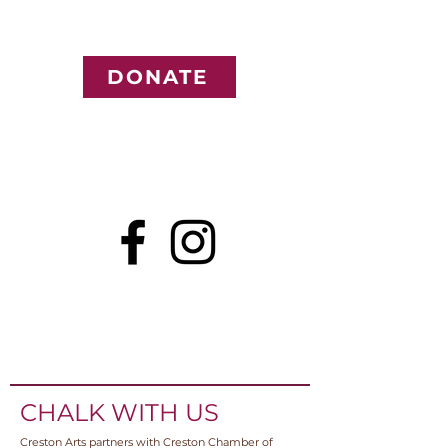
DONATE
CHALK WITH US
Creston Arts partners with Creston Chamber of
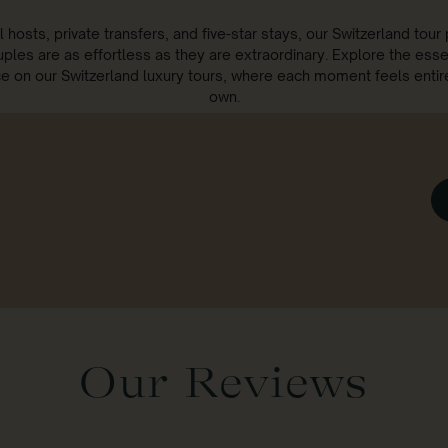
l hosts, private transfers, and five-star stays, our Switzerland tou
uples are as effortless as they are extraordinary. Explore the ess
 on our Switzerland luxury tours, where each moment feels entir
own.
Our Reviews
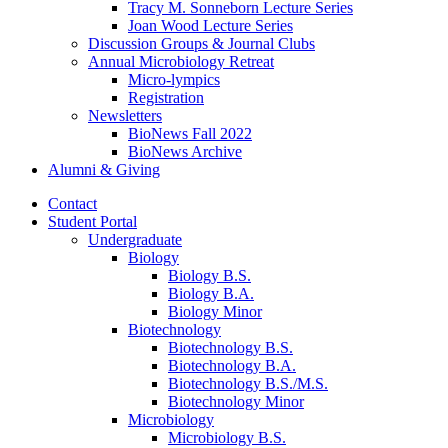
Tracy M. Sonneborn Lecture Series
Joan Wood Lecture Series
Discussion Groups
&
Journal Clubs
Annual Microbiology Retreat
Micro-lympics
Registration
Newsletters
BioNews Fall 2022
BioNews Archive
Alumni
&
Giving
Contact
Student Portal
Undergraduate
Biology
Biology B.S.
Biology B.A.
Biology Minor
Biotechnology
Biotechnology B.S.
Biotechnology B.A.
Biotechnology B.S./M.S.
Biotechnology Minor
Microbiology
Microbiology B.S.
* * *
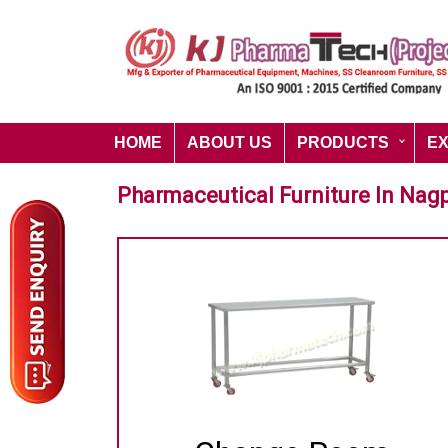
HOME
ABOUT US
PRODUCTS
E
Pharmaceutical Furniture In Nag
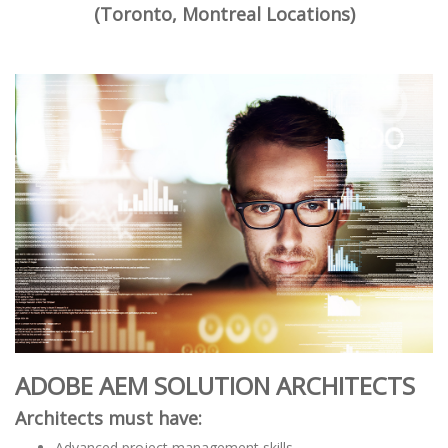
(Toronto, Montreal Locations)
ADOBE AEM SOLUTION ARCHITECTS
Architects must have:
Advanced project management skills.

— What needs to be done —
Rewrite the lines in the stretch from the line containing "Tracy M. Sonneborn Lecture Series" through the line containing "Biotechnology B.S./M.S.", putting "Bulletins" in place of "Newsletters" and leaving everything else unchanged.

— Solution to this problem —
Tracy M. Sonneborn Lecture Series
Joan Wood Lecture Series
Discussion Groups
&
Journal Clubs
Annual Microbiology Retreat
Micro-lympics
Registration
Bulletins
BioNews Fall 2022
BioNews Archive
Alumni
&
Giving
Contact
Student Portal
Undergraduate
Biology
Biology B.S.
Biology B.A.
Biology Minor
Biotechnology
Biotechnology B.S.
Biotechnology B.A.
Biotechnology B.S./M.S.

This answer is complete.